Un chapitre est consacré à l’image de la femme architecte présentée par les revues d’architecture. Ce chapitre est moins convaincant. Certes, on voit les stéréotypes associés à la masculinité (homme maître d’oeuvre, concepteur et chef de projet) et à la féminité (femmes centrées sur l’intérieur, le confort et la beauté), mais les auteures y mêlent représentations sociales sur les sexes largement partagées et celles d’une profession. Plusieurs de ces images sont des publicités de telle sorte qu’on ne sait pas trop si elles représentent les stéréotypes des publicistes ou ceux de la profession.

Les derniers chapitres abordent une question qui a le plus intéressé les auteures.

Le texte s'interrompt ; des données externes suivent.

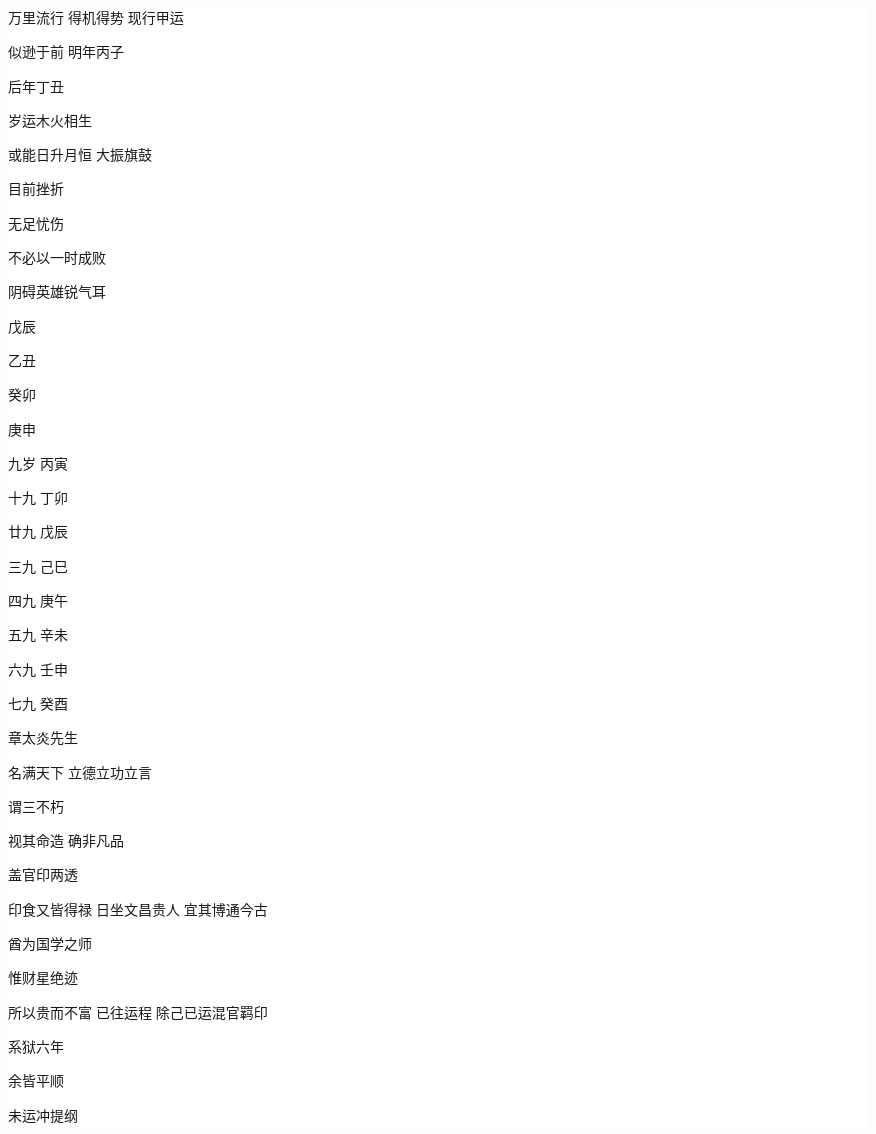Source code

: 万里流行 得机得势 现行甲运

似逊于前 明年丙子

后年丁丑

岁运木火相生

或能日升月恒 大振旗鼓

目前挫折

无足忧伤

不必以一时成败

阴碍英雄锐气耳

戊辰

乙丑

癸卯

庚申

九岁 丙寅

十九 丁卯

廿九 戊辰

三九 己巳

四九 庚午

五九 辛未

六九 壬申

七九 癸酉

章太炎先生

名满天下 立德立功立言

谓三不朽

视其命造 确非凡品

盖官印两透

印食又皆得禄 日坐文昌贵人 宜其博通今古

酋为国学之师

惟财星绝迹

所以贵而不富 已往运程 除己已运混官羁印

系狱六年

余皆平顺

未运冲提纲
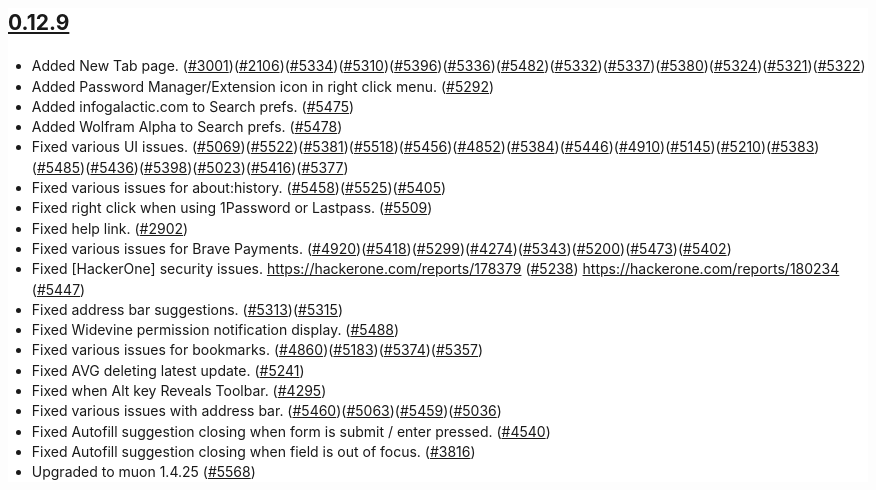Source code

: ## [0.12.9](https://github.com/brave/browser-laptop/releases/v0.12.9dev)
- Added New Tab page. ([#3001](https://github.com/brave/browser-laptop/issues/3001))([#2106](https://github.com/brave/browser-laptop/issues/2106))([#5334](https://github.com/brave/browser-laptop/issues/5334))([#5310](https://github.com/brave/browser-laptop/issues/5310))([#5396](https://github.com/brave/browser-laptop/issues/5396))([#5336](https://github.com/brave/browser-laptop/issues/5336))([#5482](https://github.com/brave/browser-laptop/issues/5482))([#5332](https://github.com/brave/browser-laptop/issues/5332))([#5337](https://github.com/brave/browser-laptop/issues/5337))([#5380](https://github.com/brave/browser-laptop/issues/5380))([#5324](https://github.com/brave/browser-laptop/issues/5324))([#5321](https://github.com/brave/browser-laptop/issues/5321))([#5322](https://github.com/brave/browser-laptop/issues/5322))
- Added Password Manager/Extension icon in right click menu. ([#5292](https://github.com/brave/browser-laptop/issues/5292))
- Added infogalactic.com to Search prefs. ([#5475](https://github.com/brave/browser-laptop/issues/5475))
- Added Wolfram Alpha to Search prefs. ([#5478](https://github.com/brave/browser-laptop/issues/5478))
- Fixed various UI issues. ([#5069](https://github.com/brave/browser-laptop/issues/5069))([#5522](https://github.com/brave/browser-laptop/pull/5522))([#5381](https://github.com/brave/browser-laptop/issues/5381))([#5518](https://github.com/brave/browser-laptop/issues/5518))([#5456](https://github.com/brave/browser-laptop/issues/5456))([#4852](https://github.com/brave/browser-laptop/issues/4852))([#5384](https://github.com/brave/browser-laptop/issues/5384))([#5446](https://github.com/brave/browser-laptop/issues/5446))([#4910](https://github.com/brave/browser-laptop/issues/4910))([#5145](https://github.com/brave/browser-laptop/issues/5145))([#5210](https://github.com/brave/browser-laptop/issues/5210))([#5383](https://github.com/brave/browser-laptop/issues/5383))([#5485](https://github.com/brave/browser-laptop/issues/5485))([#5436](https://github.com/brave/browser-laptop/issues/5436))([#5398](https://github.com/brave/browser-laptop/issues/5398))([#5023](https://github.com/brave/browser-laptop/issues/5023))([#5416](https://github.com/brave/browser-laptop/issues/5416))([#5377](https://github.com/brave/browser-laptop/issues/5377))
- Fixed various issues for about:history. ([#5458](https://github.com/brave/browser-laptop/issues/5458))([#5525](https://github.com/brave/browser-laptop/pull/5525))([#5405](https://github.com/brave/browser-laptop/issues/5405))
- Fixed right click when using 1Password or Lastpass. ([#5509](https://github.com/brave/browser-laptop/issues/5509))
- Fixed help link. ([#2902](https://github.com/brave/browser-laptop/issues/2902))
- Fixed various issues for Brave Payments. ([#4920](https://github.com/brave/browser-laptop/issues/4920))([#5418](https://github.com/brave/browser-laptop/issues/5418))([#5299](https://github.com/brave/browser-laptop/issues/5299))([#4274](https://github.com/brave/browser-laptop/issues/4274))([#5343](https://github.com/brave/browser-laptop/issues/5343))([#5200](https://github.com/brave/browser-laptop/issues/5200))([#5473](https://github.com/brave/browser-laptop/issues/5473))([#5402](https://github.com/brave/browser-laptop/issues/5402))
- Fixed [HackerOne] security issues. https://hackerone.com/reports/178379 ([#5238](https://github.com/brave/browser-laptop/issues/5238))
 https://hackerone.com/reports/180234 ([#5447](https://github.com/brave/browser-laptop/issues/5447))
- Fixed address bar suggestions. ([#5313](https://github.com/brave/browser-laptop/issues/5313))([#5315](https://github.com/brave/browser-laptop/issues/5315))
- Fixed Widevine permission notification display. ([#5488](https://github.com/brave/browser-laptop/issues/5488))
- Fixed various issues for bookmarks. ([#4860](https://github.com/brave/browser-laptop/issues/4860))([#5183](https://github.com/brave/browser-laptop/issues/5183))([#5374](https://github.com/brave/browser-laptop/issues/5374))([#5357](https://github.com/brave/browser-laptop/issues/5357))
- Fixed AVG deleting latest update. ([#5241](https://github.com/brave/browser-laptop/issues/5241))
- Fixed when Alt key Reveals Toolbar. ([#4295](https://github.com/brave/browser-laptop/issues/4295))
- Fixed various issues with address bar. ([#5460](https://github.com/brave/browser-laptop/issues/5460))([#5063](https://github.com/brave/browser-laptop/issues/5063))([#5459](https://github.com/brave/browser-laptop/issues/5459))([#5036](https://github.com/brave/browser-laptop/issues/5036))
- Fixed Autofill suggestion closing when form is submit / enter pressed. ([#4540](https://github.com/brave/browser-laptop/issues/4540))
- Fixed Autofill suggestion closing when field is out of focus. ([#3816](https://github.com/brave/browser-laptop/issues/3816))
- Upgraded to muon 1.4.25 ([#5568](https://github.com/brave/browser-laptop/issues/5568))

Pourquoi les femmes quittent-elles la profession? Les auteures ont de plus voulu savoir si les hommes qui la délaissent fournissent les mêmes raisons que les femmes. La première enquête, les femmes qui se désinscrivent, couvre tout le Canada, en se fondant sur des entretiens auprès d’un petit groupe (27 en tout), mais assez représentatif de la profession. La comparaison avec les hommes désinscrits s’est limitée au Québec. Des différences apparaissent, mais aussi plusieurs similitudes. Les femmes qui délaissent le rattachement formel à la profession offrent des motifs variés pour justifier leur décision. Trois raisons reviennent régulièrement : l’insatisfaction face à une profession prise dans des contraintes monétaires ; l’incapacité de faire valoir sa créativité dans un travail souvent routinier et peu inventif, soumis aux exigences des clients ; la difficulté de concilier vie professionnelle et vie familiale. Quant aux hommes, des motifs similaires sont invoqués, mais les hommes sont peu enclins à faire valoir les tensions entre travail et vie privée.

Mais quitter une profession ne veut pas dire abandonner l’architecture. Les femmes, comme les hommes, continuent dans un autre domaine : l’enseignement, les arts, l’entreprise, la fonction publique, se servant pleinement de leur formation et de leurs compétences d’architecte. Elles et ils s’y sentent plus innovateurs. Les auteures concluent sur une note positive : l’architecture explore des voies nouvelles grâce au retrait d’architectes qualifiés des cadres officiels. Ce n’est certes pas la seule voie vers l’innovation, mais c’en est une dont la profession pourrait s’enorgueillir.